We have first theoretically investigated the continuous-wave second harmonic generation pumped by an undepleted pump mode which generally excites a superposition of harmonic modes and secondly compared the $\textrm {LG}_{0,0}$ and $\textrm {LG}_{3,3}$ SHG in the single-, double-pass and cavity-enhanced configuration via numerical simulations. We have derived a general equation which explains the fundamentally different conversion efficiencies of two pump modes as an effect of their intensity distributions. The same equation shows how the Gouy phase causes the harmonic modes which are excited by a single pump mode to exhibit different phase matching conditions. These influences have been illustrated by the simulations for different focusing regimes with a special focus on the phase relations between the excited harmonic modes and the crystal polarisation.

Our comparison predicts that the $\textrm {LG}_{3,3}$ mode requires about 14 times the fundamental input power compared to the $\textrm {LG}_{0,0}$ mode to achieve the same conversion efficiency in an ideal cavity-enhanced SHG in the range from the typical to the optimum focusing regime of $\xi \sim 0.5$ and $\xi \sim 3$, respectively. This corresponds to a ratio of the pump mode-dependent effective nonlinearities of about 3.7. Furthermore, we have shown that an $\textrm {LG}_{3,3}$ SHG in this focusing range will mainly generate the harmonic $\textrm {LG}_{6,6}$ mode ($> {90}{\% }$).

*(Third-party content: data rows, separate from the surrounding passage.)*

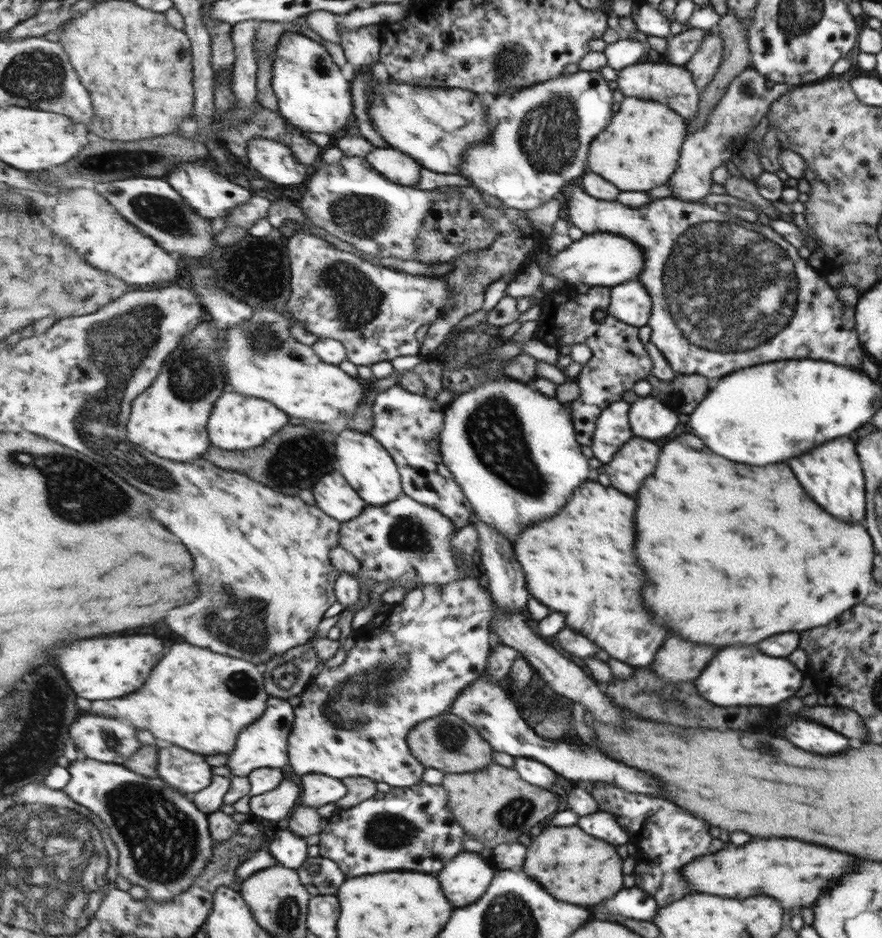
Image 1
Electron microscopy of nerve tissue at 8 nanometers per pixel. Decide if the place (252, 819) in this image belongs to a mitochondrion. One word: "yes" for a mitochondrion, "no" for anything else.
no

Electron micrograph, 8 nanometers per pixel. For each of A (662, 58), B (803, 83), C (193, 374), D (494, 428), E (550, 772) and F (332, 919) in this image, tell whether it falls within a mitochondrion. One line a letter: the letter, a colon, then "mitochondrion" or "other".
A: other
B: other
C: mitochondrion
D: mitochondrion
E: other
F: other

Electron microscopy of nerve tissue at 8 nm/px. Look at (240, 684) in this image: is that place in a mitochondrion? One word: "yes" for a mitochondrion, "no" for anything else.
yes

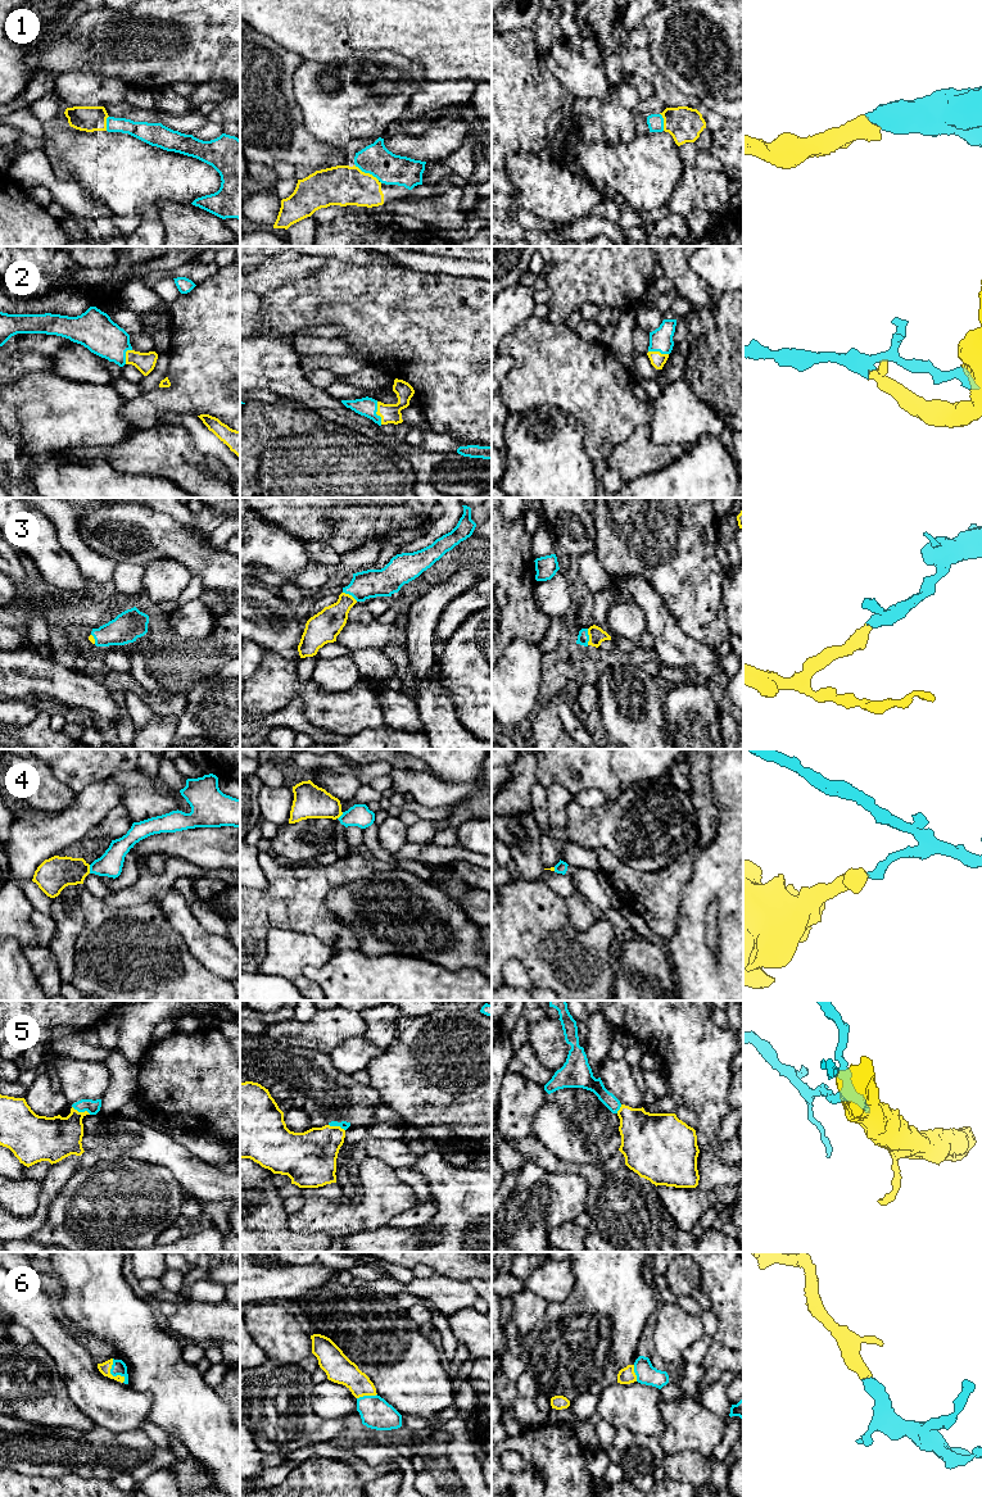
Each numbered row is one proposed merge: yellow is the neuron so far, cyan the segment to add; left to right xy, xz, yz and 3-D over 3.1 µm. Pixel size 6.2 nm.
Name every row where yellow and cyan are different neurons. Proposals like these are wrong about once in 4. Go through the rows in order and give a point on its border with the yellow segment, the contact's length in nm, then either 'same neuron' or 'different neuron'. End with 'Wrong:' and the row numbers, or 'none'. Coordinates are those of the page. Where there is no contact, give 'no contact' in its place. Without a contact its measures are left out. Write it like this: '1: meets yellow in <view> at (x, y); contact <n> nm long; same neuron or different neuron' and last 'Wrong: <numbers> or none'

Since squeezed vacuum states of light for the gravitational wave detectors are generated using parametric down-conversion, which can be seen as a reversed SHG, our results also suggest that only the $\textrm {LG}_{6,6}$ mode can efficiently pump the optical parametric amplifier to produce squeezed vacuum states in the $\textrm {LG}_{3,3}$ mode in the range from $\xi \sim 0.5$ to $\xi \sim 3$. We expect this process to require about 14 times the pump power to generate the same squeezing level in the $\textrm {LG}_{3,3}$ mode, when pumped by a pure harmonic $\textrm {LG}_{6,6}$ mode, compared to the $\textrm {LG}_{0,0}$ mode, when pumped by a pure harmonic $\textrm {LG}_{0,0}$ mode. In a cavity configuration as described above, there is, however, also the option to increase the Finesse for the fundamental squeezed field via a higher reflectivity of the incoupling mirror. This is not an independent parameter because an increasing incoupling reflectivity will eventually significantly reduce the achievable squeezing level via a reduced espace efficiency. However, the Finesse should not have to be increased up to this regime such that $\textrm {LG}_{0,0}$ squeezing levels are theoretically possible in the $\textrm {LG}_{3,3}$ mode for the same pump power. Since the increased Finesse only applies to the squeezed vacuum field, there will be no significant increase in the circulating fundamental power and no associated increased risk of photo-thermal damage in the nonlinear crystal.